■ SELECTED TEXT
[Start of Attachment]

Tomorrow, and Tomorrow, and Tomorrow by Gabrielle Zevin
- Knopf, 2022
- Hardcover, 416 pages
- ISBN 978-0-5933-2120-1
When I was going through all the “best books of 2022” prompts and lists, somewhere—and I can’t remember exactly where—I came across the question “What was your most surprising read of 2022?” Any other year that question probably wouldn’t have stuck with me because I read a lot of mysteries and thrillers and am therefore usually not surprised by surprises. But this year I did read a book that surprised me: Tomorrow, and Tomorrow, and Tomorrow by Gabrielle Zevin.
This novel focuses on two characters, Sam Masur and Sadie Green, who first meet as adolescents and bond over video games while Sam is in the hospital recovering from an accident and Sadie is visiting her sick sister. Soon their circumstances change and they don’t see each other for about 10 years. Sam goes off to Harvard and Sadie to MIT, and one day their paths cross in a Boston MTA station. They decide to work together creating video games, and we’re off.
I’m way too old to have grown up with video games, but I did follow along as my daughter played Oregon Trail, Where in the World is Carmen Sandiego?, and others. I didn’t pick up Tomorrow, and Tomorrow, and Tomorrow for the video games, but rather for the Life Stories in Literature themes that make video gaming such a ripe metaphor for fiction: the question of identity, the possibilites of alternate lives, alternate selves, and starting over.

[End of Attachment]

■ TO DO
Can you extend the review of Tomorrow, and Tomorrow, and Tomorrow from the point where it stops? The records that follow are unrelated material and stand apart from the review.

Dataset excerpts
[Start of Attachment]

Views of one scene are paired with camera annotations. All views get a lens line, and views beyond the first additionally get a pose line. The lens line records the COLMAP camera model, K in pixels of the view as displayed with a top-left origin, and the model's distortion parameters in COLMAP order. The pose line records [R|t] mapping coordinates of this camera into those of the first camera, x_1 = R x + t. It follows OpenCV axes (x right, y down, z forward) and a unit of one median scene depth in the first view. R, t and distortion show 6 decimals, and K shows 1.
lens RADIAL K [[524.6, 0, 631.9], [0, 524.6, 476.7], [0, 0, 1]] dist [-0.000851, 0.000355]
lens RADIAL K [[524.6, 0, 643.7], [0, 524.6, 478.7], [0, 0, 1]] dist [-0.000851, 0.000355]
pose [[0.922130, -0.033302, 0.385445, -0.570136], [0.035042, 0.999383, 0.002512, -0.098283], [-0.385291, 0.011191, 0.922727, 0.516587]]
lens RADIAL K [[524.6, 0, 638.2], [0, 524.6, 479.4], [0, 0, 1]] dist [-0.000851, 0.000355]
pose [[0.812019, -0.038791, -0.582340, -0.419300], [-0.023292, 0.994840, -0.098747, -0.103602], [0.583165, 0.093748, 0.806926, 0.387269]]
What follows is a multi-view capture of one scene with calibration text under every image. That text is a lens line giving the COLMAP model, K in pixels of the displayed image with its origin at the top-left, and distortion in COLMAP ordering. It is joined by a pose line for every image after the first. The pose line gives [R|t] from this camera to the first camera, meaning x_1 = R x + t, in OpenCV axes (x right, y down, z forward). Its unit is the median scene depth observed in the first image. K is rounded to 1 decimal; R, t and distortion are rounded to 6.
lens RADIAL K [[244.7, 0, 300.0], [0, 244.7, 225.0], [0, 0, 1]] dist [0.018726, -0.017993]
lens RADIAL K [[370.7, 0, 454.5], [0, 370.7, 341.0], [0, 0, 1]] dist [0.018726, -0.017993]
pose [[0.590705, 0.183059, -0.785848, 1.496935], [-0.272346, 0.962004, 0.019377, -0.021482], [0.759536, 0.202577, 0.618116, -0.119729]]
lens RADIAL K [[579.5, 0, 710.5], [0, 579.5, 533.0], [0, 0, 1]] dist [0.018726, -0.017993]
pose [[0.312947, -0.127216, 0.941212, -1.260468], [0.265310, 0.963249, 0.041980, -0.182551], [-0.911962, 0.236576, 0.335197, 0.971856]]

[End of Attachment]

■ RESPONSE AREA
Life Stories in Literature
Themes
identity
family
we are what we remember
inside vs. outside stories
imposters
hidden identities & secrets
trauma
creating/controlling one’s own narrative
cultural appropriation
alternate life options
alternative selves
turning points/life decisions
when/how lives intersect
multiple points of view
rewriting history
change your story, change your life
Zevin weaves the culture and process of video gaming into the story so seamlessly that I didn’t need first-hand experience of that world to appreciate the novel. Marx, Sam’s college roommate, joins Sadie and Sam in their gaming enterprise, and Zevin makes their intertwined lives so richly complex and credible that I was completely absorbed by their story.
Then, suddenly, about three-quarters of the way through the novel, I was surprised to find myself crying. I read this book while on vacation and wasn’t taking notes, so I can’t pinpoint the exact place in the story when this surprise occurred. But something in the story reminded me of these words:
Life is what happens to you,
While you’re busy making other plans.
—Beautiful Boy by John Lennon
At the same time, Tomorrow, and Tomorrow, and Tomorrow reminded me of A Little Life by Hanya Yanagihara, which is among my top 5 novels of all time.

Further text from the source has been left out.